We are at an early stage of understanding how SARS-CoV2 causes disease and of vaccine trials, so, understanding gender differences may provide important insights into how the virus causes disease and how the body responds to the infection and how this may influence the effectiveness of vaccination. The symposium will provide a forum for researchers on the front line of COVID-19 research to not only present their current cutting-edge research advances, but to also have them discuss what questions we should be asking for how gender differences impact this disease, and to guide further research and treatment strategies.

In addition, gender differences in infectious disease do not just affect biology, but also society. In this symposium we have included speakers who will discuss the social impact of COVID-19 on women, not just in our local communities, but also from a global perspective.

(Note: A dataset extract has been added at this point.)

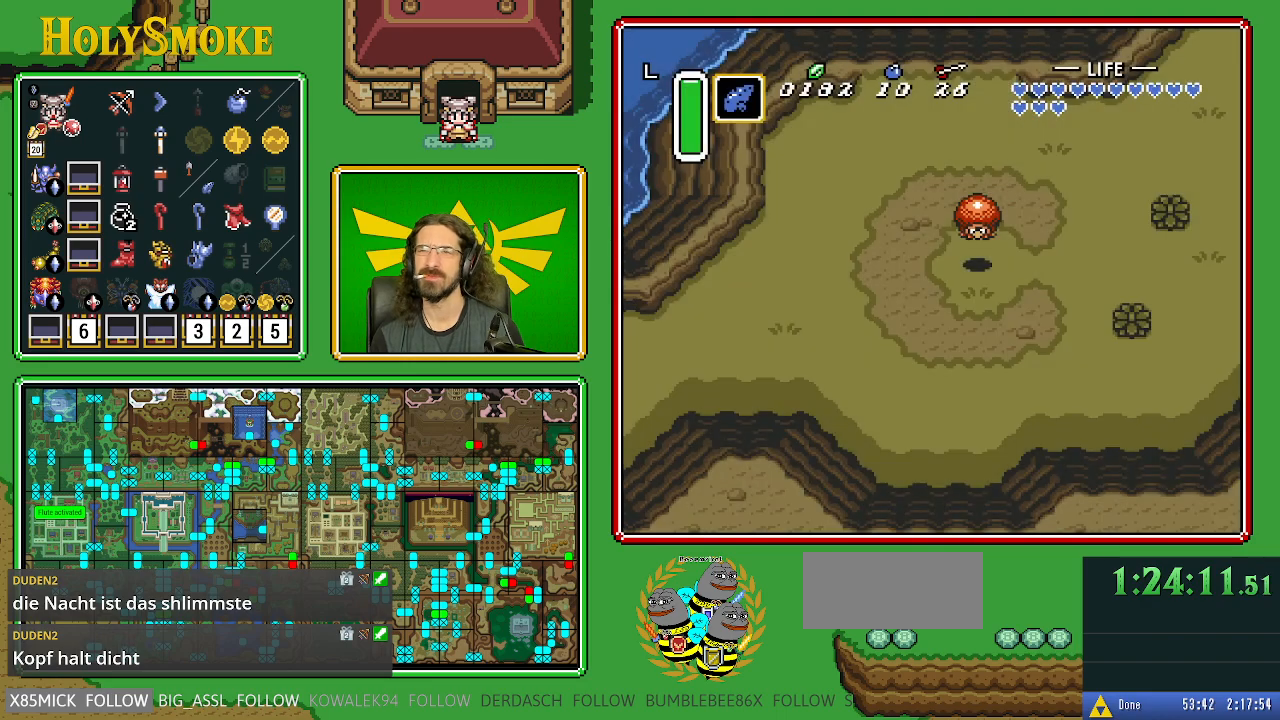
{"buttons": [], "events": []}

Since COVID-19 has been such a major event for all of us, we have generally not had room to hear how COVID-19 has impacted our global communities. What can we learn from these experiences that will be relevant to how we approach COVID-19 in our communities and what can we learn that will help us develop treatment strategies that will be effective for other countries and cultures?  Finally, a very important take-away will be what have we learned from our COVID-19 experiences that will help prepare for the next pandemic. We have assembled a panel of leading scientists to consider this very question.

Q: In order to give an example of symposium content, briefly define/discuss the concept of “gender differences in COVID-19 pathogenesis”
A: Simply put, gender differences in COVID-19 pathogenesis refers to a differential outcome in how one’s life is affected by COVID-19 based on one’s gender. Examples include: how sick someone becomes, how likely they are to die from the infection, or how their quality of life may be disrupted by COVID-19 infection. Both biological and sociological factors may contribute to gender differences. For biology, how the male and female body may respond differently to SARS-CoV2 infection, or may respond differently to vaccination or other treatments for infection may be affected by gender. For sociology, factors such as employment may be important. For example, jobs that are over-represented by one gender that may have an increased risk for exposure to the virus. A combination of social and biological factors may be important, such as gender-associated co-morbidities that make one more susceptible to infection by SARS-CoV2. Understanding all of these factors will be important for our ability to effectively employ treatments to combat this virus.

COVID-19: Scientific Advances and its Impact on Women’s Health Symposium (Online)

September 11, 2020 | 8:30 a.m. – 12:30 p.m.